Ooops! Medical Privacy Rules Aren't Written in Stone After All

  • Share
  • Read Later

Medical records: The battle over privacy goes on

President Clinton thought he had closed a privacy loophole.

He was wrong.

In late December, the Federal Register published the administration's hard-fought and exhaustively researched medical privacy rules, hailed by privacy advocates as the most comprehensive and sweeping protections ever. But thanks to an administrative glitch (chalk it up to end-of-term nerves), the rules were never sent to Congress for a required 60-day review — until February 13.

And that, says new Health and Human Services Secretary Tommy Thompson, means the rules cannot be adopted until at least April 14. And in the meantime, both the health care industry and the public will have a second chance to review the rules before they are implemented.

The new guidelines, drawn up after the Clinton administration received more than 50,000 suggestions and comments from the public, would require health care providers to get patients' written consent before using or disclosing any information in their medical records. In a breakthrough for patients' rights groups, patients would also have a federal right to review and copy their own medical records, and to make corrections. Patients could also demand a complete list of the people who had seen their medical records — lists that would be kept by the health care providers.

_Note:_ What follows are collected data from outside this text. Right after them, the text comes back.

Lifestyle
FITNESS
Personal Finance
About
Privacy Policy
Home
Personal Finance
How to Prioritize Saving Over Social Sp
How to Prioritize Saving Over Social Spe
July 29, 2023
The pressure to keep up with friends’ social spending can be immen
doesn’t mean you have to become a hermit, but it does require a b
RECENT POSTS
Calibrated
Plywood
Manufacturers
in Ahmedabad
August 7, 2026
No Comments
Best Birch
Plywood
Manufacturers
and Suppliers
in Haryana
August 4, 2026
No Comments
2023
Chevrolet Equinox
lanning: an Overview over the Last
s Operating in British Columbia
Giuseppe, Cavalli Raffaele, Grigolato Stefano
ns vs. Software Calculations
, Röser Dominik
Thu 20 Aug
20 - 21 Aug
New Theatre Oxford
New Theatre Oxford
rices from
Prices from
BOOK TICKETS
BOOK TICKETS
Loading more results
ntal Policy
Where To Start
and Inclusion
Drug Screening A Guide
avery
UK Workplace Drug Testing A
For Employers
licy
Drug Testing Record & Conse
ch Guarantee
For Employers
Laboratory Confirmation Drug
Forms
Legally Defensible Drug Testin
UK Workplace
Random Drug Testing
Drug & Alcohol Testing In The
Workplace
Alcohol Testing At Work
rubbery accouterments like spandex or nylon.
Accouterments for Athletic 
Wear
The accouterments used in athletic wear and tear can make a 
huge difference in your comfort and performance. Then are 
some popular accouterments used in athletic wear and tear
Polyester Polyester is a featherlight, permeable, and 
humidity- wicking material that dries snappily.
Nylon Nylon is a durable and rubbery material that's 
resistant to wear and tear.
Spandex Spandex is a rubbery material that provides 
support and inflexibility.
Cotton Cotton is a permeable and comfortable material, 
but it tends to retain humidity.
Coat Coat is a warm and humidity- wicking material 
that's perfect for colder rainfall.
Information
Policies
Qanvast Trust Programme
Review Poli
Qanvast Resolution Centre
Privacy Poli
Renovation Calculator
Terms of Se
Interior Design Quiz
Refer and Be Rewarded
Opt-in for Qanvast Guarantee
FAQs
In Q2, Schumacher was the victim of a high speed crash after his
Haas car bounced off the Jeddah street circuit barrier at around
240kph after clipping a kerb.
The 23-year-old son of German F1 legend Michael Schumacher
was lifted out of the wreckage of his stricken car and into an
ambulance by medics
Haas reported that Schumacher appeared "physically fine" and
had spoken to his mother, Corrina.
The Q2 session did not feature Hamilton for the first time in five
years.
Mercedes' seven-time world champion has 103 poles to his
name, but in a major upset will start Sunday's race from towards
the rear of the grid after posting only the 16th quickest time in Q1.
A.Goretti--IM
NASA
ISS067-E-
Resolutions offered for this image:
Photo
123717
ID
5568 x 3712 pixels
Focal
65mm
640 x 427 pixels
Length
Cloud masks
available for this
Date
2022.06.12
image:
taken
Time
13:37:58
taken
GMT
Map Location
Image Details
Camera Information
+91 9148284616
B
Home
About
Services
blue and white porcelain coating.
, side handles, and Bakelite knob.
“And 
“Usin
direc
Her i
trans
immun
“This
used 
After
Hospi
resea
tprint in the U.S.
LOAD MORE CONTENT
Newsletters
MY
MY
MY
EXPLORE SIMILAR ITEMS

While privacy advocates applauded the broad-reaching rules, health care providers balked at the requirements, arguing that following such strict protocol would hurt them financially, and that waiting for written permission could conceivably delay a patient's treatment — even fatally.

But while the debate is likely to be heated on Capitol Hill, don't look for it to take over the town square in Peoria. Despite privacy protection's rising profile as a political issue, Americans aren't exactly up in arms over protecting their medical records from prying eyes, says Robert Belair, a privacy lawyer in Washington, D.C., and cofounder of Privacy and American Business at the nonprofit Center for Social and Legal Research. "That's partly because this issue gets technical in a hurry," Belair says. "But it's also because the public is fairly pessimistic about privacy — a lot of folks may think their privacy is already gone."

For an attorney whose main concern is confidentiality issues, Belair offers a surprisingly cautious take on Clinton's rules for privacy of medical records. "These are the most sweeping health regulations of their kind. And I think the Bush administration did the right thing, opening up the rules to another round of commentary. There are still lingering questions about who's covered and when they're covered."

Measured debate, says Belair, will help to save what privacy advocates and health care providers most want from these regulations. "Health information is very personal, and can be stigmatizing, and patients are right to be cautious about making it available," he says. "On the other hand, the health care sector needs to be able to use this information to deliver care and keep costs down. So there are very compelling arguments on both sides."